After locating the line with "X0146653Y0205571D02*" in the entries below, output it and each following line up to and including the line with "parameter din0_WIDTH = 14;", exactly and without pictures.

┄┄┄┄┄┄┄┄┄┄

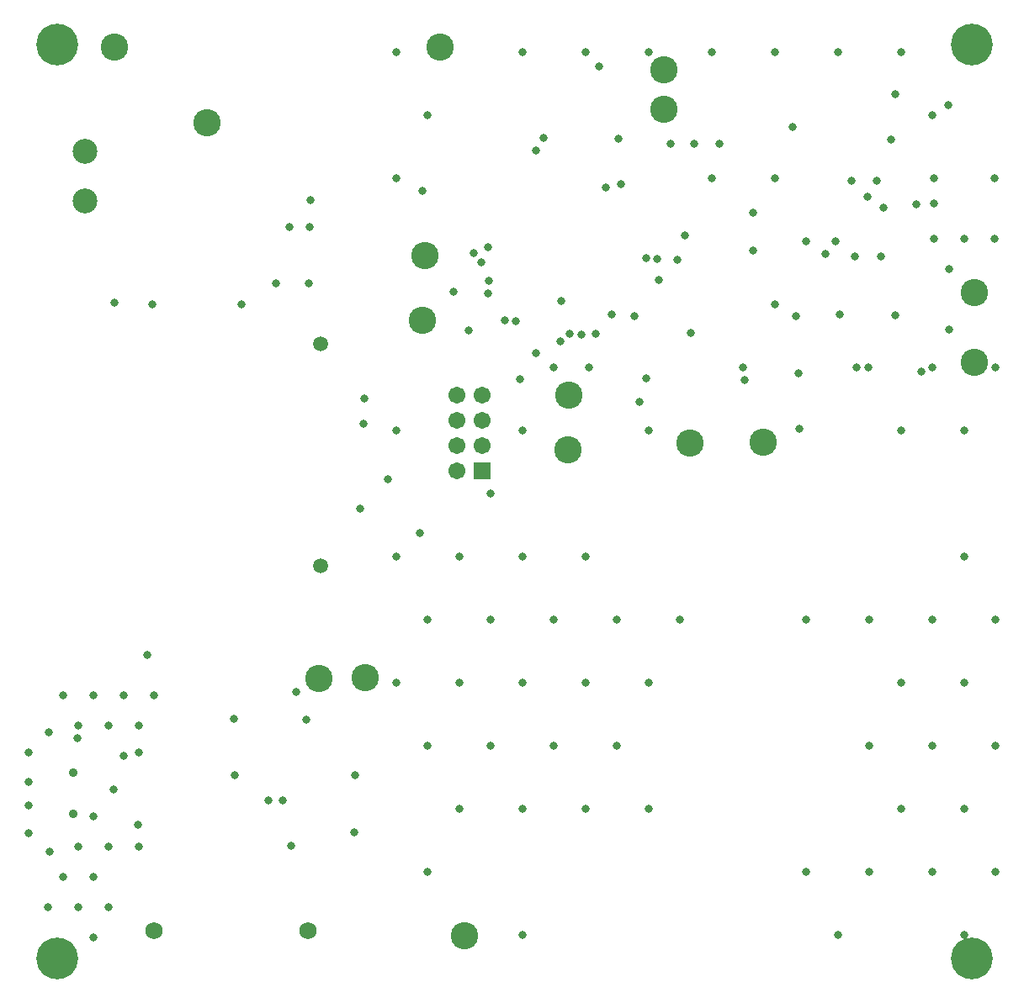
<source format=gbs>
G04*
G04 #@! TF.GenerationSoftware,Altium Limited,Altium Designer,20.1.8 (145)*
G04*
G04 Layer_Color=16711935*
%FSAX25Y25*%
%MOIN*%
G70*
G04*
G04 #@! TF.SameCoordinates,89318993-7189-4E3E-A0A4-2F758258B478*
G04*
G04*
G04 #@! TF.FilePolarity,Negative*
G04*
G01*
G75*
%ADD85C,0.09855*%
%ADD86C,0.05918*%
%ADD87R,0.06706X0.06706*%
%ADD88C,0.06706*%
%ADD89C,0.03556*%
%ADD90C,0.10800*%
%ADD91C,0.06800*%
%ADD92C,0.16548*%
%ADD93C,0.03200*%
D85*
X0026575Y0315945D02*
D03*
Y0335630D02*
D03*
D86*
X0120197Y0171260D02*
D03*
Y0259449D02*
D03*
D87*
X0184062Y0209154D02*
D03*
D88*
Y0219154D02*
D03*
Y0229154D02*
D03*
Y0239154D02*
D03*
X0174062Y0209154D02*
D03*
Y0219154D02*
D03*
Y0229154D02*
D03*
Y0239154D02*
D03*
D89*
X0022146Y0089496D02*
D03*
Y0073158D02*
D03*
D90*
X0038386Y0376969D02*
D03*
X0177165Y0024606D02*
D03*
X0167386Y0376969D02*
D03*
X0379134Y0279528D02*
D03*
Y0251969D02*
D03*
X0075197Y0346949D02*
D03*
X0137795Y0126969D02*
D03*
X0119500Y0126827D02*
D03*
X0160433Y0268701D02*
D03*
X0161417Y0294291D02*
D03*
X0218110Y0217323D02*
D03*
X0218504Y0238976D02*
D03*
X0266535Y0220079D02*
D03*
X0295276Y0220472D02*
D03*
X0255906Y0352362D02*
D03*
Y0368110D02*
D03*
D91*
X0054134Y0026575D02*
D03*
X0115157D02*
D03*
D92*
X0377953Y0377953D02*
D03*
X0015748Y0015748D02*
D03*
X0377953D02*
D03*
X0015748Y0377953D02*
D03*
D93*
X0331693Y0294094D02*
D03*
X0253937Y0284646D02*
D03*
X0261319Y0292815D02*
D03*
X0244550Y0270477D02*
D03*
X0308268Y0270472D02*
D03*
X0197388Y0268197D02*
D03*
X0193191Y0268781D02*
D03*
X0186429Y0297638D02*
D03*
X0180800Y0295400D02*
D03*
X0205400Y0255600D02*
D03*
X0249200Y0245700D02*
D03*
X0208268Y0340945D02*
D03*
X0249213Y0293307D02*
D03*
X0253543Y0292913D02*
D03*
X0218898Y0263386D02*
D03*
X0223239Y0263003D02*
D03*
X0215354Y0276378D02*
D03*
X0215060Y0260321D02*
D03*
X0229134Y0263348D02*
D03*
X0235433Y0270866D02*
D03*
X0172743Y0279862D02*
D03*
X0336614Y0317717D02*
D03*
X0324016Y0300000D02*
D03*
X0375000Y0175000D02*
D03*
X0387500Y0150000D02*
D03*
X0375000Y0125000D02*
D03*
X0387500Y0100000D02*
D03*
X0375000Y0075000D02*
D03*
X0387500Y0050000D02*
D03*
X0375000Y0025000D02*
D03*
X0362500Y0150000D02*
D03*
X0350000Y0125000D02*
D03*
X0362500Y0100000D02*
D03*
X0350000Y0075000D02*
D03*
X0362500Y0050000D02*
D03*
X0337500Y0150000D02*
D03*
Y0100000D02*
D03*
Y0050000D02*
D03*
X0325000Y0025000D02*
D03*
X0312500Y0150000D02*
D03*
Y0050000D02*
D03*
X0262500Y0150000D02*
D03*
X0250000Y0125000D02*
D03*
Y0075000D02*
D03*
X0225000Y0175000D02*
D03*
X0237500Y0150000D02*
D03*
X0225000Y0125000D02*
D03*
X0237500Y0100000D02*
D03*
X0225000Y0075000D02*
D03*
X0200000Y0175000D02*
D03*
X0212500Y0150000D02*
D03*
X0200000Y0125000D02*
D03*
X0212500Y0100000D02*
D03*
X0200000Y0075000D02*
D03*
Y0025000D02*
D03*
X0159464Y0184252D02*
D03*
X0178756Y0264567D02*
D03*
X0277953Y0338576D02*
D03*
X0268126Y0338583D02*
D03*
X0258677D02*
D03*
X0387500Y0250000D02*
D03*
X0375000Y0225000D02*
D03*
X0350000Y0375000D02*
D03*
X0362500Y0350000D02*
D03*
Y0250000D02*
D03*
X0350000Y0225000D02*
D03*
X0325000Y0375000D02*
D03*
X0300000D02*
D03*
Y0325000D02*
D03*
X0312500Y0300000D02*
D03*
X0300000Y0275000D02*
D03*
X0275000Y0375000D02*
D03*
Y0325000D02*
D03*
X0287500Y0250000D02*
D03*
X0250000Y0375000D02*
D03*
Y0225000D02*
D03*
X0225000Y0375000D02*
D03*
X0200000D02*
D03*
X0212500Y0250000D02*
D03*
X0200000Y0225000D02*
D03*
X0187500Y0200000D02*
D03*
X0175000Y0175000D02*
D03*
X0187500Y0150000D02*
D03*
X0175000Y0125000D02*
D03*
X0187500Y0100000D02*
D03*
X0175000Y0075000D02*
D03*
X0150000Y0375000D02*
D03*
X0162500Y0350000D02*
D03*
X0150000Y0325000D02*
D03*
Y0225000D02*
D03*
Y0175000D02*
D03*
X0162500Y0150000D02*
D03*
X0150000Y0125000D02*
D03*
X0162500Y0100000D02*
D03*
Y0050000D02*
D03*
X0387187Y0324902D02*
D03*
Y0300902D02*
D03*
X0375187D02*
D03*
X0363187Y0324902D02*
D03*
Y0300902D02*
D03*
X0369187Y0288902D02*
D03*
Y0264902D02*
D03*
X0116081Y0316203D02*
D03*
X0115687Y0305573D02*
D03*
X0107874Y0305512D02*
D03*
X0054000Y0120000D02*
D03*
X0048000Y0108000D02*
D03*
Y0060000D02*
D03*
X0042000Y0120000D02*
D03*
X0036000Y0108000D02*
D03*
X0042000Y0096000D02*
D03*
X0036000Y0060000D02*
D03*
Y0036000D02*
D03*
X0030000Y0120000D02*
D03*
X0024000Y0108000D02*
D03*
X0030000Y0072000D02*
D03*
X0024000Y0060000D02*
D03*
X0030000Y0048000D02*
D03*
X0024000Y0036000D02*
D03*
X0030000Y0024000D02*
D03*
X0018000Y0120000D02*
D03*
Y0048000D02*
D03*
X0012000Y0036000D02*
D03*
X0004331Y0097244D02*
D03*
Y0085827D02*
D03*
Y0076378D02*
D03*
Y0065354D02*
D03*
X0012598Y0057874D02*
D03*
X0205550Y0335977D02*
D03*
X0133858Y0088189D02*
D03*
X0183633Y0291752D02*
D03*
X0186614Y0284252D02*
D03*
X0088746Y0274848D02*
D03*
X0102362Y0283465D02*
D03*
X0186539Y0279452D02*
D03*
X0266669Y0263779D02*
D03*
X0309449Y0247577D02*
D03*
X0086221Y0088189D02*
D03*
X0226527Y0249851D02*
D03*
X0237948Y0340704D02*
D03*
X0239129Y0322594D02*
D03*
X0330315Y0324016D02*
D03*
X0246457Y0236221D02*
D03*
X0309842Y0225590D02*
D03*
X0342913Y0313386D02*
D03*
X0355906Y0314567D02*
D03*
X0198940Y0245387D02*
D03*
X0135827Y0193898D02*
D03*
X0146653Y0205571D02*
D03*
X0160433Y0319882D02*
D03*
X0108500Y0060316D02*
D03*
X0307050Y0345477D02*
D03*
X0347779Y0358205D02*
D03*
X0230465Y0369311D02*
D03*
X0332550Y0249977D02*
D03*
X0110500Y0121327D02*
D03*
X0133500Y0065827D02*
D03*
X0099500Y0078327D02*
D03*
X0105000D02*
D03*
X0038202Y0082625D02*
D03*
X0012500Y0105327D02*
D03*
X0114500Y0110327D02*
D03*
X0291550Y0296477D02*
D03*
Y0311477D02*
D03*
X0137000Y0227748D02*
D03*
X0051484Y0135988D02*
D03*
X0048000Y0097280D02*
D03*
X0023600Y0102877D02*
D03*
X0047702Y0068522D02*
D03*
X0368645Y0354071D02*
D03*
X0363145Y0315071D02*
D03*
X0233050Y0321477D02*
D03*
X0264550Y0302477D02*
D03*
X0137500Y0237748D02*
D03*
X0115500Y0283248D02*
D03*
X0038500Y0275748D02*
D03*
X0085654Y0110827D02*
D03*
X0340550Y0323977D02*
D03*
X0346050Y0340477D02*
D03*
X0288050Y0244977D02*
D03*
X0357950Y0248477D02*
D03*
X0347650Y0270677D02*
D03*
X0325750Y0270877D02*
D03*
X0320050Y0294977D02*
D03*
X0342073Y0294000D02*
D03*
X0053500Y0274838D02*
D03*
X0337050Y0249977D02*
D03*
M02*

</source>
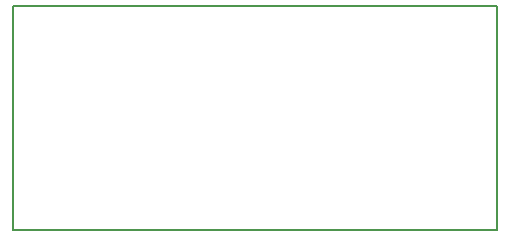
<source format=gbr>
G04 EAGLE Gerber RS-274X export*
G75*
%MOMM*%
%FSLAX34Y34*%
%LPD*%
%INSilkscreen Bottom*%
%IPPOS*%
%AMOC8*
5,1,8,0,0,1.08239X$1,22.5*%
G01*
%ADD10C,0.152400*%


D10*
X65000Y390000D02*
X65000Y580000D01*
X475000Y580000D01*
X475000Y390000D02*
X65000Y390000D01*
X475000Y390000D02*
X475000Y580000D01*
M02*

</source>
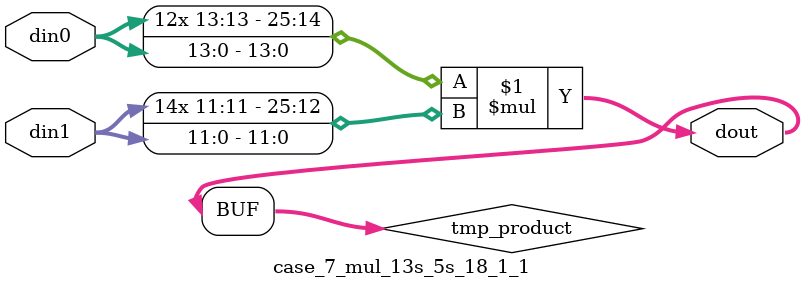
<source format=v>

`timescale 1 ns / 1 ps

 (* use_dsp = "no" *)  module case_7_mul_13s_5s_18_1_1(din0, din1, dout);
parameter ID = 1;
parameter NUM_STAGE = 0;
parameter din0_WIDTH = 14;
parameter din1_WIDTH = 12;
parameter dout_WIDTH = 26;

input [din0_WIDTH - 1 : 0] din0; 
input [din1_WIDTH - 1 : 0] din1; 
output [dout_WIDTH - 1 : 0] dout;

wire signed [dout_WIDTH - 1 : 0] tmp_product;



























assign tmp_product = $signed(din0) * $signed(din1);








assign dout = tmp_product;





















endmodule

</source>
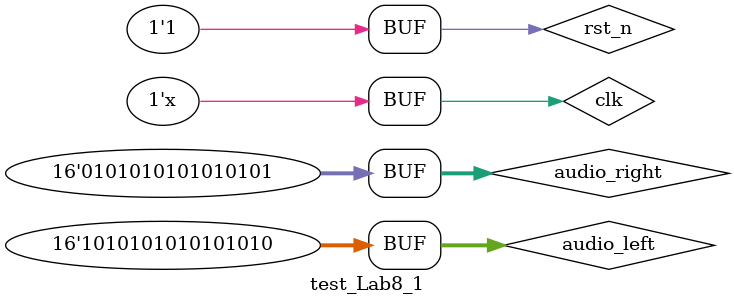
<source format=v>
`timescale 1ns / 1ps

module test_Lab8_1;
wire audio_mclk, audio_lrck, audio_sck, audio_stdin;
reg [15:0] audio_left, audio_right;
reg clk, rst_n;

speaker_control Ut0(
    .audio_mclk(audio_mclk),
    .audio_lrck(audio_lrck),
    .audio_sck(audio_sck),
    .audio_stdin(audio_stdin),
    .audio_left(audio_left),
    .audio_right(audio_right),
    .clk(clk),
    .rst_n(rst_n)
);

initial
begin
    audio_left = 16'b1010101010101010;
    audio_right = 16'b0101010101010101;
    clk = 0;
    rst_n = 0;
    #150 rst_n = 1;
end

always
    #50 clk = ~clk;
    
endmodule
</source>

┄┄┄┄┄┄┄┄┄┄

• [Written response]
X0146653Y0205571D02*
D03*
X0160433Y0319882D02*
D03*
X0108500Y0060316D02*
D03*
X0307050Y0345477D02*
D03*
X0347779Y0358205D02*
D03*
X0230465Y0369311D02*
D03*
X0332550Y0249977D02*
D03*
X0110500Y0121327D02*
D03*
X0133500Y0065827D02*
D03*
X0099500Y0078327D02*
D03*
X0105000D02*
D03*
X0038202Y0082625D02*
D03*
X0012500Y0105327D02*
D03*
X0114500Y0110327D02*
D03*
X0291550Y0296477D02*
D03*
Y0311477D02*
D03*
X0137000Y0227748D02*
D03*
X0051484Y0135988D02*
D03*
X0048000Y0097280D02*
D03*
X0023600Y0102877D02*
D03*
X0047702Y0068522D02*
D03*
X0368645Y0354071D02*
D03*
X0363145Y0315071D02*
D03*
X0233050Y0321477D02*
D03*
X0264550Y0302477D02*
D03*
X0137500Y0237748D02*
D03*
X0115500Y0283248D02*
D03*
X0038500Y0275748D02*
D03*
X0085654Y0110827D02*
D03*
X0340550Y0323977D02*
D03*
X0346050Y0340477D02*
D03*
X0288050Y0244977D02*
D03*
X0357950Y0248477D02*
D03*
X0347650Y0270677D02*
D03*
X0325750Y0270877D02*
D03*
X0320050Y0294977D02*
D03*
X0342073Y0294000D02*
D03*
X0053500Y0274838D02*
D03*
X0337050Y0249977D02*
D03*
M02*

</source>
<source format=gbr>
G04 EAGLE Gerber RS-274X export*
G75*
%MOMM*%
%FSLAX34Y34*%
%LPD*%
%INSilkscreen Bottom*%
%IPPOS*%
%AMOC8*
5,1,8,0,0,1.08239X$1,22.5*%
G01*
%ADD10C,0.152400*%


D10*
X65000Y390000D02*
X65000Y580000D01*
X475000Y580000D01*
X475000Y390000D02*
X65000Y390000D01*
X475000Y390000D02*
X475000Y580000D01*
M02*

</source>
<source format=v>

`timescale 1 ns / 1 ps

 (* use_dsp = "no" *)  module case_7_mul_13s_5s_18_1_1(din0, din1, dout);
parameter ID = 1;
parameter NUM_STAGE = 0;
parameter din0_WIDTH = 14;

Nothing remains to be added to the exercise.